Problems to solve –
1. Copy the passage on honest scripts between "And if you realize" and "They don’t moralize.", inclusive, swapping "scripts" for "replies".
2. Answer these questions from the passage on honest scripts:
(a) What goal does the passage set for autistic people protecting themselves?
(b) What four lanes does the suggested question about lanes list?
(c) According to the passage, how many different realities can "casual" mean?

Study text –
And if you realize someone is catching feelings and you can’t meet them there:

  • “I care about you, but I can’t return that romantically. I don’t want you investing in something I can’t offer.”


Notice what none of these scripts do:


  • They don’t blame the other person.

  • They don’t call them “too much.”

  • They don’t moralize.

  • They don’t turn clarity into conflict.


They just… tell the truth.


How autistic people can protect ourselves (without becoming numb)


This is the harder part, because I don’t want the lesson to be “autistic people should just stop feeling.”


That’s not the goal.


The goal is: stop bleeding for people who can’t hold what you offer.

Here are the strategies that have actually helped me:


1) Ask for the lane early


Not as a demand—just as information.

“Before I get attached, I need to know what lane we’re in: friends, flirting, dating, or casual/FWB?”

If they refuse to answer, that is an answer.


2) Translate “vibes” into definitions


When someone says “casual,” ask:

“What does casual mean to you? No feelings? No consistency? No labels? No future? Just texting? Occasional flirting?”

Because “casual” is one word that can mean twelve different realities.


3) Believe patterns more than promises


If someone says they like you but never makes time, believe the pattern; if they say they want closeness but only show up at midnight, believe the pattern; if they keep promising “later” forever, believe the pattern.

Supplied information –
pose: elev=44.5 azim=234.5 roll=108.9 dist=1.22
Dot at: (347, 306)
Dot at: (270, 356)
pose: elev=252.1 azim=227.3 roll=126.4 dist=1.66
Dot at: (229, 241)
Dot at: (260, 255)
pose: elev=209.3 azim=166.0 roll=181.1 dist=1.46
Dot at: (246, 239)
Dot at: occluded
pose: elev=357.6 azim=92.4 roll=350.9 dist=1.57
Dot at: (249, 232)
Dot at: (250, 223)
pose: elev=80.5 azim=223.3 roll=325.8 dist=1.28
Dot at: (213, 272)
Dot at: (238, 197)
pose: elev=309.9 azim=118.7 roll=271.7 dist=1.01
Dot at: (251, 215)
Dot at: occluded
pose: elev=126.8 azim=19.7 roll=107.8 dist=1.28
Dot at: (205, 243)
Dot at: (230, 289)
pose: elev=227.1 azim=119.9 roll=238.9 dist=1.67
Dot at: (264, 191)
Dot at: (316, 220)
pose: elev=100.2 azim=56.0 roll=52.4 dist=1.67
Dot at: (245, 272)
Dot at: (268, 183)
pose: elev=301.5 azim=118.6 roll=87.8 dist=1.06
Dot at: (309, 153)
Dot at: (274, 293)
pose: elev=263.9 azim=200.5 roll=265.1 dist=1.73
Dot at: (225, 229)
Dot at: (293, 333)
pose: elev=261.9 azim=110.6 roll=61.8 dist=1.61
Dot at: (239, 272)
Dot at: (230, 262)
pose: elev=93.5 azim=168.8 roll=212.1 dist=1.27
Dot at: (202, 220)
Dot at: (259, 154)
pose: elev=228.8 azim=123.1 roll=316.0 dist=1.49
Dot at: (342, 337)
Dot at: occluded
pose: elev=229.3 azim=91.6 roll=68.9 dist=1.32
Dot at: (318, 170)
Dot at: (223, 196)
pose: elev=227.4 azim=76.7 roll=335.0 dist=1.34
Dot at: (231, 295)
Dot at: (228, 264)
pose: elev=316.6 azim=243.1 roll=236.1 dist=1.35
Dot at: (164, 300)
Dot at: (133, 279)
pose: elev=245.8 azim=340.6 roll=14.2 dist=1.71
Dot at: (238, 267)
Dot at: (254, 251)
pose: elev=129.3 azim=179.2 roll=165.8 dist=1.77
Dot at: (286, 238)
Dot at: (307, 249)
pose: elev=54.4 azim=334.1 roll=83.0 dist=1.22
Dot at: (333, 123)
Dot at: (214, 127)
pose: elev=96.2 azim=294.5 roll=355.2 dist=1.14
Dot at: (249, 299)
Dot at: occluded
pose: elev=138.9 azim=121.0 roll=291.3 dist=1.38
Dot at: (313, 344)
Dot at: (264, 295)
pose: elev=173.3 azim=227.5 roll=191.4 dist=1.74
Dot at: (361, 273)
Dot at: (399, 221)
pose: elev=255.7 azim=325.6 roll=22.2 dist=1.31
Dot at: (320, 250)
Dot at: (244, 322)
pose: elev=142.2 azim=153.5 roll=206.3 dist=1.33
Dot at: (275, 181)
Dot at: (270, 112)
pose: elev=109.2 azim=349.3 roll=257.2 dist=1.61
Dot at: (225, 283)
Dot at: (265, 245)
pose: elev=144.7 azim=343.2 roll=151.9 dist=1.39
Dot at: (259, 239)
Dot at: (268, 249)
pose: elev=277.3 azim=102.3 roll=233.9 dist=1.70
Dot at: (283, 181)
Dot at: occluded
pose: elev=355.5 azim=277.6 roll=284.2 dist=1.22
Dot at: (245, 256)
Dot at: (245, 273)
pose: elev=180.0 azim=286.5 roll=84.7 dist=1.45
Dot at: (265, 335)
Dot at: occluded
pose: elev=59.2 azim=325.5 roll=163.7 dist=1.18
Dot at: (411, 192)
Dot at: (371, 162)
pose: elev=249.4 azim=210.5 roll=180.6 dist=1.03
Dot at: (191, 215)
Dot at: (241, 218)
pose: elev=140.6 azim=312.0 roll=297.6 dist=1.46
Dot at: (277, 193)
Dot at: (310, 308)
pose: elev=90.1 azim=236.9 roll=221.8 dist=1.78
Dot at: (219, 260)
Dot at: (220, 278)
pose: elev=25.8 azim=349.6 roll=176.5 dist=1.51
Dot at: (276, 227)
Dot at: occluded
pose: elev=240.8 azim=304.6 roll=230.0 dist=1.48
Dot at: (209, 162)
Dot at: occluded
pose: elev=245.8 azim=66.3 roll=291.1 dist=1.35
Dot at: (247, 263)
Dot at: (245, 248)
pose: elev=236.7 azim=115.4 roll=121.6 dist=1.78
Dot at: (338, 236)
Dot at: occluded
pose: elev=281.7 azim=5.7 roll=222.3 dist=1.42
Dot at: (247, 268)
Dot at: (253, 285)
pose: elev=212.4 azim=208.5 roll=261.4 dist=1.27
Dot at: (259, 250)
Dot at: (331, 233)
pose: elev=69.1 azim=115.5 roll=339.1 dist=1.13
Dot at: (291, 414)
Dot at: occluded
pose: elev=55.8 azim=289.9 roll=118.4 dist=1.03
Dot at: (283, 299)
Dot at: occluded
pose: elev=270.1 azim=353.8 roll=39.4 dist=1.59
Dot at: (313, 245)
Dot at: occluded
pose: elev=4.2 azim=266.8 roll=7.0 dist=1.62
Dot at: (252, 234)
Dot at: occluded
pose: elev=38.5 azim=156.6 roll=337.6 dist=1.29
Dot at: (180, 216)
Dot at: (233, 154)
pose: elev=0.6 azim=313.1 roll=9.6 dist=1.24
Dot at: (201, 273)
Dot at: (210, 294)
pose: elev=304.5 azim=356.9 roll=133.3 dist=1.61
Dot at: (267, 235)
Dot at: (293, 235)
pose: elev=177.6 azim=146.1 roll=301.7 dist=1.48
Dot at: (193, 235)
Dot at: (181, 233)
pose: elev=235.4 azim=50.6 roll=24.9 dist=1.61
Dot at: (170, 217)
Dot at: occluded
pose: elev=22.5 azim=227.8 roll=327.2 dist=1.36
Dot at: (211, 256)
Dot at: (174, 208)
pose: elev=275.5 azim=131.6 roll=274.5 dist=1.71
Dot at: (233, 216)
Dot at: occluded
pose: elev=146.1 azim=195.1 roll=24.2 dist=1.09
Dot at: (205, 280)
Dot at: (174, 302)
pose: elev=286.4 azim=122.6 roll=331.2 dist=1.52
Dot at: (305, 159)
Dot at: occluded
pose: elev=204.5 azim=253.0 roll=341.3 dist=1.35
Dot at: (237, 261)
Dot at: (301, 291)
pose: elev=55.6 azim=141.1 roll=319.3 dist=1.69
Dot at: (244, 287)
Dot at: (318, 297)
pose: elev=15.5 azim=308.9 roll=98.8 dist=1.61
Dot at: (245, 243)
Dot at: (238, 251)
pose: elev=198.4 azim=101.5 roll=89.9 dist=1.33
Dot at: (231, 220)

Answers provided –
1.
And if you realize someone is catching feelings and you can’t meet them there:

  • “I care about you, but I can’t return that romantically. I don’t want you investing in something I can’t offer.”


Notice what none of these replies do:


  • They don’t blame the other person.

  • They don’t call them “too much.”

  • They don’t moralize.

2.
(a) To stop bleeding for people who can't hold what you offer.
(b) Friends, flirting, dating, or casual/FWB.
(c) Twelve.